Aufgabenstellung
Schreibe den Text über Ferdinand Hodler und seine Aufnahme in Deutschland nach dessen letztem Satz weiter.

Vorgegebener Text
◆ ◆ ◆ ◆ ◆ ◆ ◆

Der Schweizer Maler Ferdinand Hodler suchte von Anbeginn seiner Karriere als Künstler die Aufmerksamkeit der Öffentlichkeit und der Presse. Er nutzte jede Gelegenheit zur Präsentation seiner Werke, nahm an Wettbewerben und Ausstellungen teil und organisierte solche notfalls selbst. Zwischen 1875 und 1918 kam er auf diese Weise auf beeindruckende etwa 600 Ausstellungsteilnahmen. Er lenkte das Interesse auch gezielt auf sich, indem er selbst Anzeigen schaltete, Presseartikel durch Freunde lancierte und das eine oder andere Mal absichtlich provozierte.
Das deutsche Publikum begann zwischen 1890 und 1900, ein Auge auf Hodler zu werfen. 1891 wurde er durch sein Gemälde „Die Nacht“ europaweit bekannt, Ausstellungen in Paris und Wien ebneten ihm den Weg nach Deutschland. Zwischen 1900 und 1918 fanden hier etwa 150 Ausstellungen mit seinen Bildern statt, unter anderem in München, Dresden, Berlin, Düsseldorf, Hagen, Weimar, Köln und Frankfurt am Main. Der Künstler wurde Mitglied der Berliner und der Münchner Secession sowie des Deutschen Künstlerbundes.
In deutschen Zeitschriften erschienen Texte von Emil Heilbutt, Franz Servaes, Theodor Heuss oder Hans Rosenhagen, und Hodler erhielt zwei Aufträge für monumentale Wandbilder, zum einen für das neue Jenaer Universitätsgebäude, zum anderen (vermittelt durch Max Liebermann) für den Sitzungssaal im Rathaus von Hannover. Deutsche Museen erwarben Werke, darunter die Staatsgalerie Stuttgart und das Museum der bildenden Künste in Leipzig, ebenso gab es eine Reihe privater Sammler, so dass Hodler aus Deutschland bald einen Großteil seiner Einnahmen bezog.
Aber es gab ebenso engagierte Gegner seines Schaffens, die es lieber gesehen hätten, wenn deutsche Künstler solche Erfolge hätten verzeichnen können. Einer der schärfsten Feinde war Hans Friedrich, der immer wieder heftige Attacken gegen Hodler und seine Förderer ritt, sogar in eigenen Publikationen wie den 1913/1914 veröffentlichten „Cato-Broschüren – Streitschriften gegen die „Hodlerclique“.

◆ ◆ ◆ ◆ ◆ ◆ ◆

Datensatz
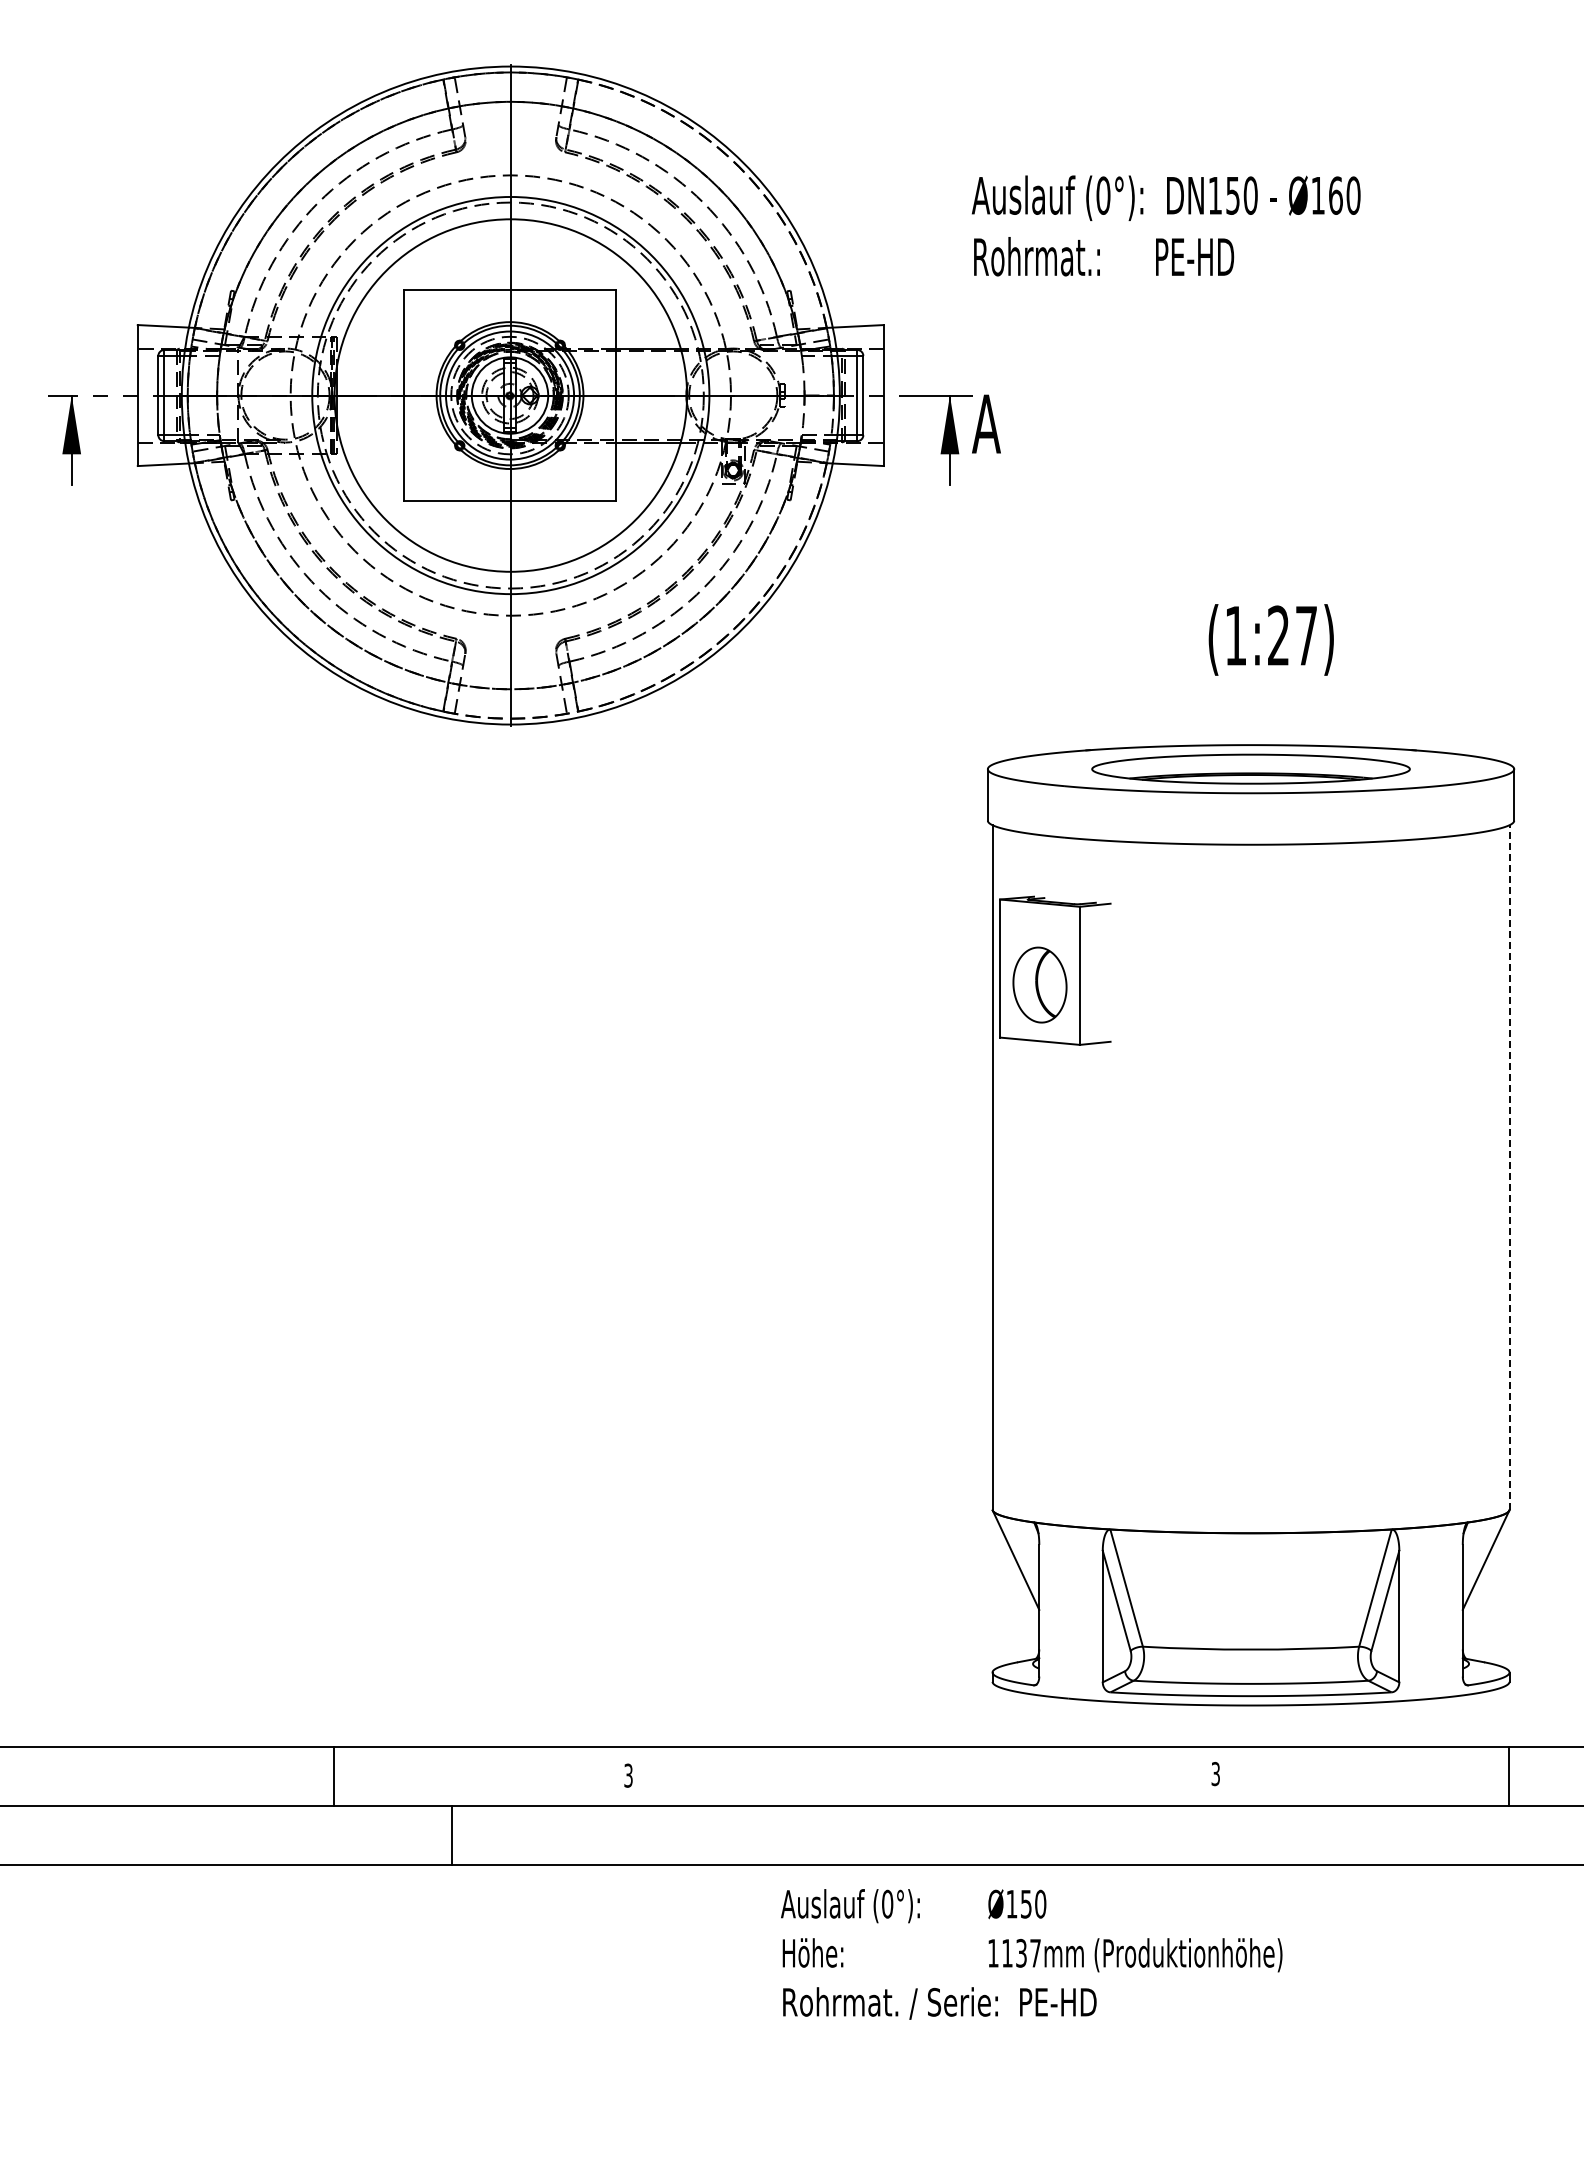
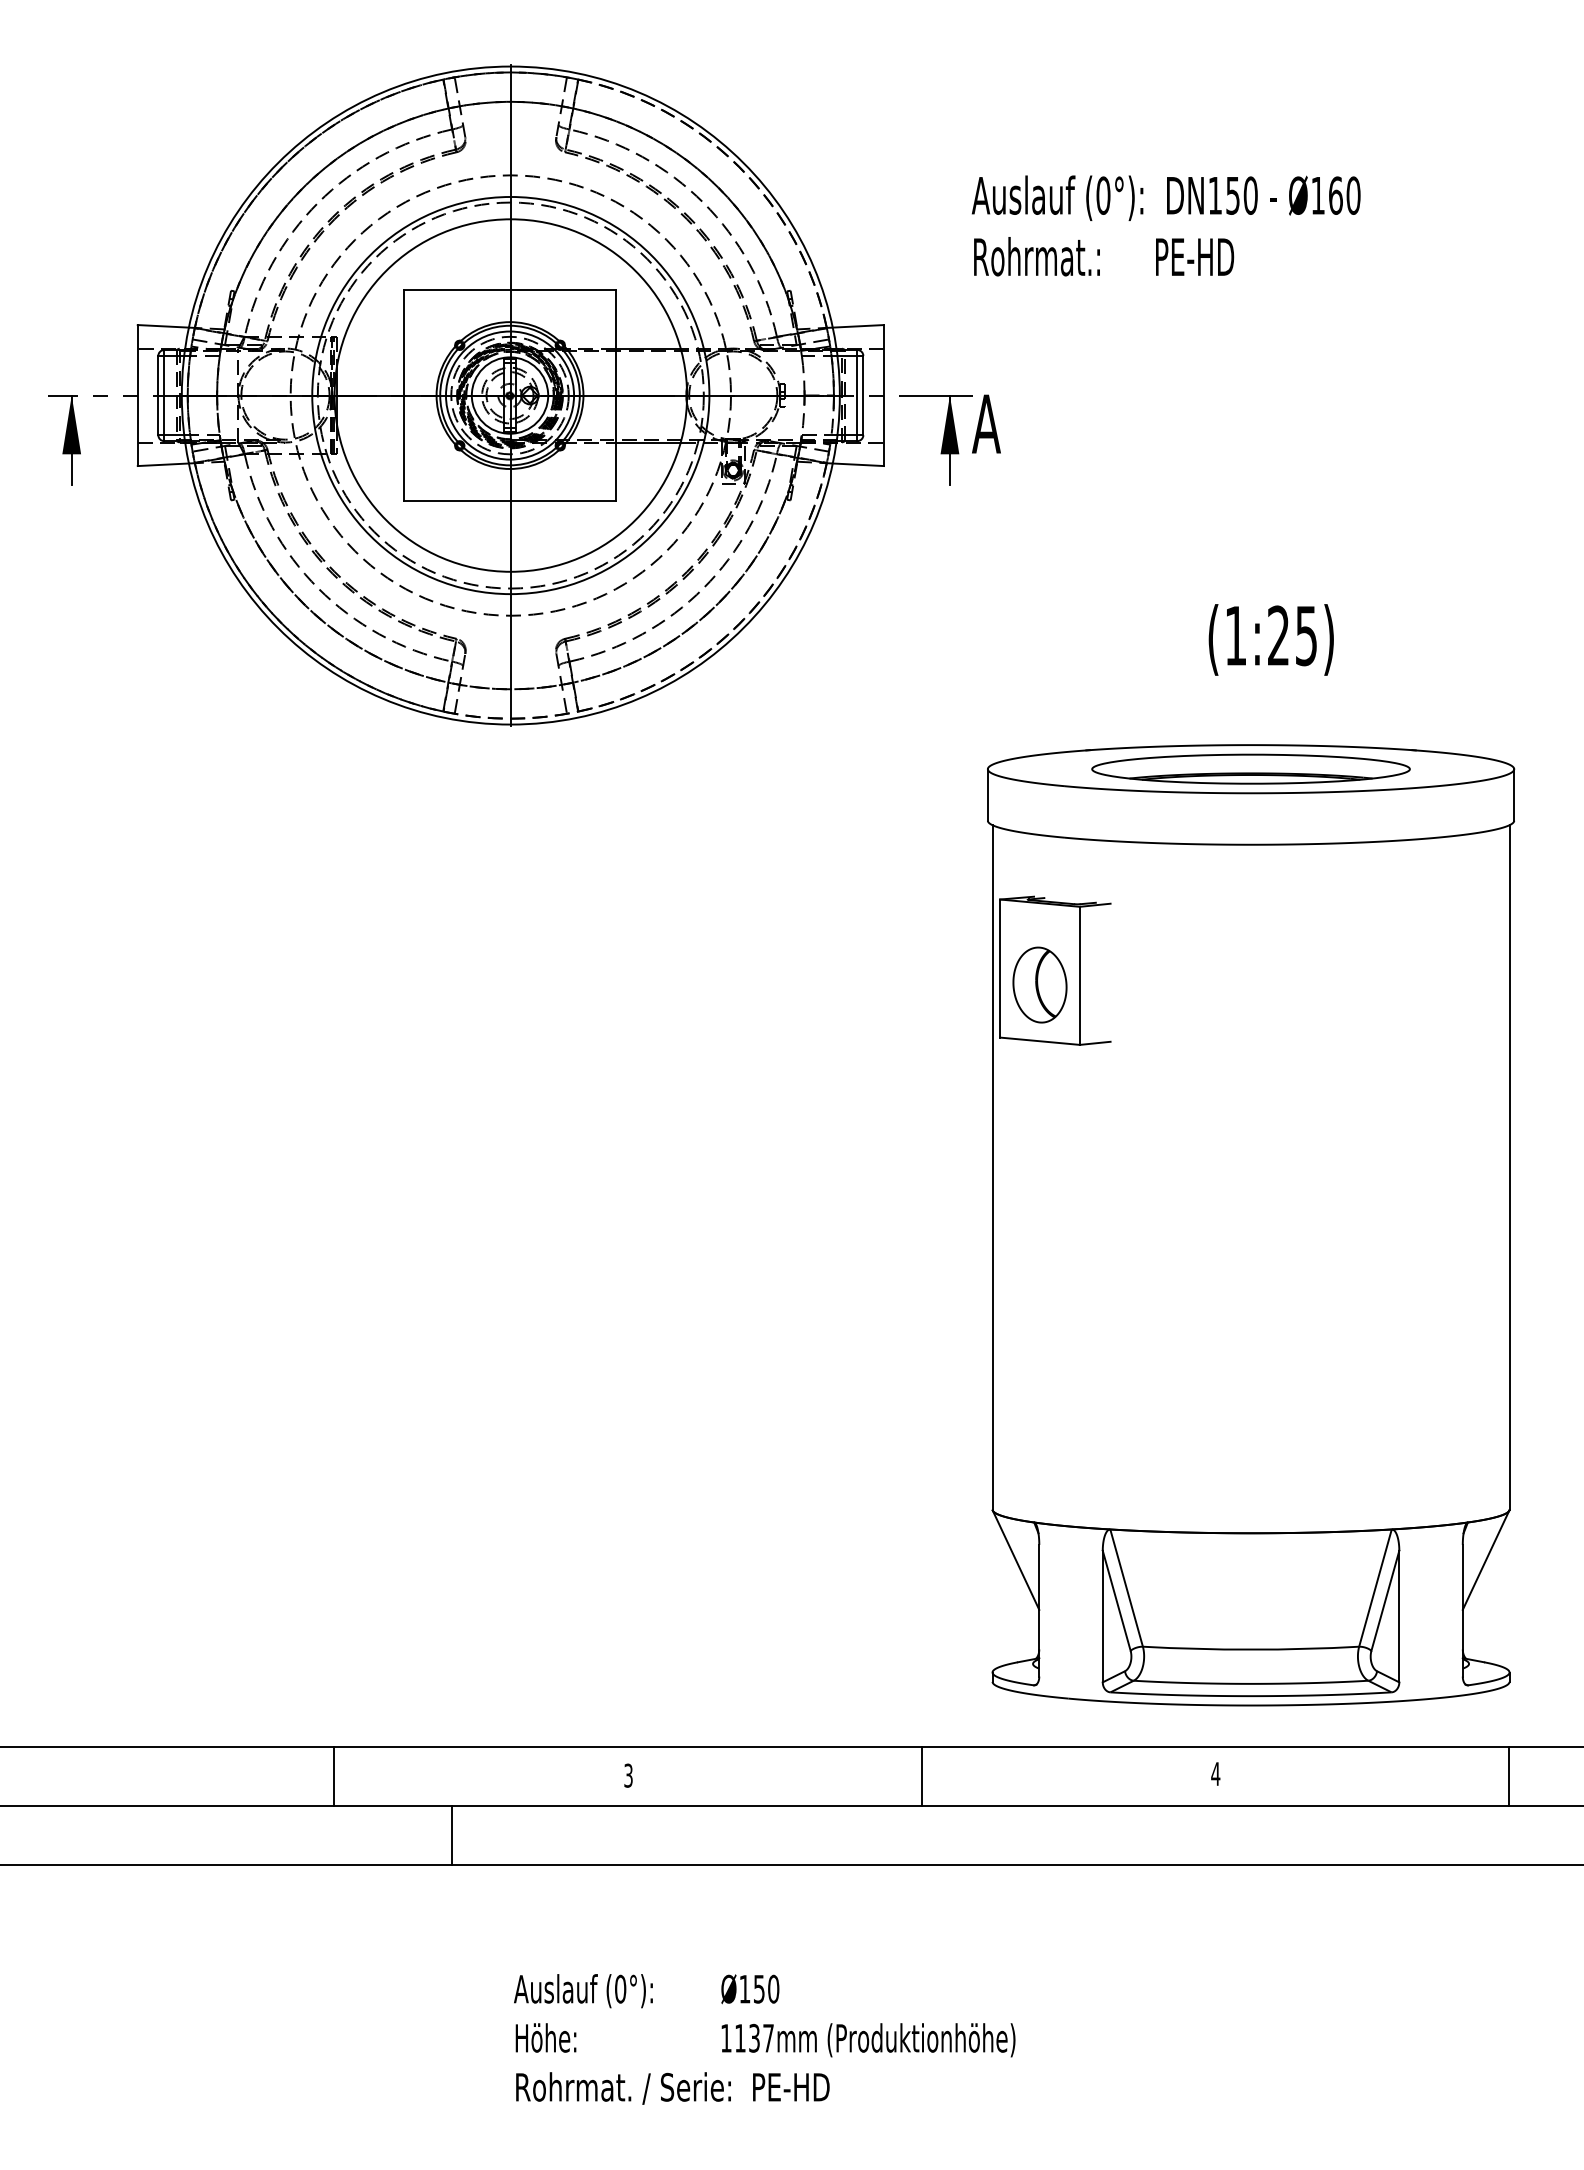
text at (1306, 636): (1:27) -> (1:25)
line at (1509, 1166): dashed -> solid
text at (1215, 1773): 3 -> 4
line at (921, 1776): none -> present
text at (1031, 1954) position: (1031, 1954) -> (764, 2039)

◆ ◆ ◆ ◆ ◆ ◆ ◆

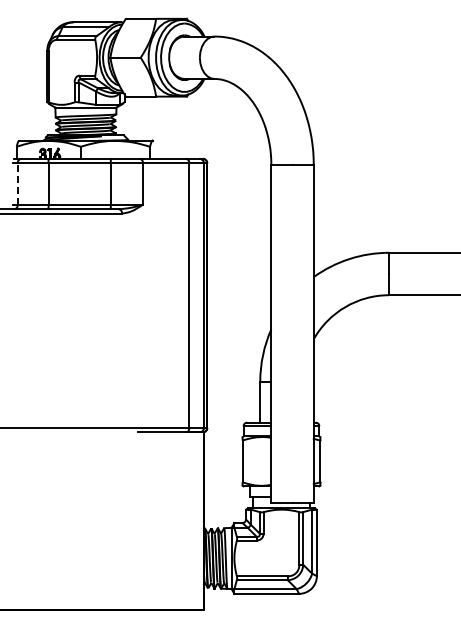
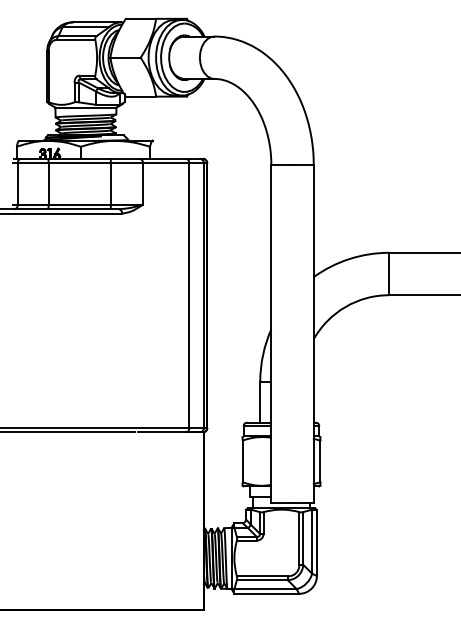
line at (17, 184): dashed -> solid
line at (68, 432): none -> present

◆ ◆ ◆ ◆ ◆ ◆ ◆

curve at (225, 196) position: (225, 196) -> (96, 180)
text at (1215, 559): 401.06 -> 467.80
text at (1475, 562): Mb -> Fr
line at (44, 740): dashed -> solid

◆ ◆ ◆ ◆ ◆ ◆ ◆

Die Antwort
Kurz darauf kam es jedoch zu einem weit größeren und folgenschwereren Eklat – dem sogenannten „Fall Hodler“. Auslöser war ein Artikel, der am 29. September 1914 in der Zeitung Tribune de Geneve erschienen war. Hier hatten 126 Schweizer Gelehrte und Künstler einen Protest gegen die Bombardierung von Reims durch die Deutschen unterzeichnet – auch Ferdinand Hodler.
Es folgte ein Aufschrei aus Deutschland, insbesondere aus Jena, wo der angesehene Zoologe Ernst Haeckel (1834–1919) in einem offenen Brief forderte, dass man Hodlers Wandbild „Auszug der deutschen Studenten in den Freiheitskrieg von 1813“ wegen dieses „lügenhaften Protestes“ und der klar erkennbaren „deutschfeindlichen Gesinnung“ aus der Universität entfernen und zugunsten des Roten Kreuzes verkaufen sollte. Hodler verteidigte sich in einem Telegramm: „Wenn ich den Genfer Protest unterzeichnet habe, war es meine Absicht, nicht gegen Deutschland, sondern einzig und allein gegen die Zerstörung eines Kunstwerkes zu protestieren. Ich würde dasselbe tun, wenn eine andere Macht in Deutschland ein Werk zerstören würde.“
Dies konnte den Stimmungsumschwung gegen ihn aber kaum bremsen. Im Simplicissimus erschien am 20. Oktober Thomas Theodor Heines Karikatur „Das ästhetische Ausland“ über die Undankbarkeit ausländischer Künstler, die von Deutschland profitiert hatten, unter ihnen Hodler. Auch Theodor Heuss bezog Stellung. Er verurteilte Hodlers Protestunterzeichnung, fand aber, dass Haeckels Forderungen zu weit gingen.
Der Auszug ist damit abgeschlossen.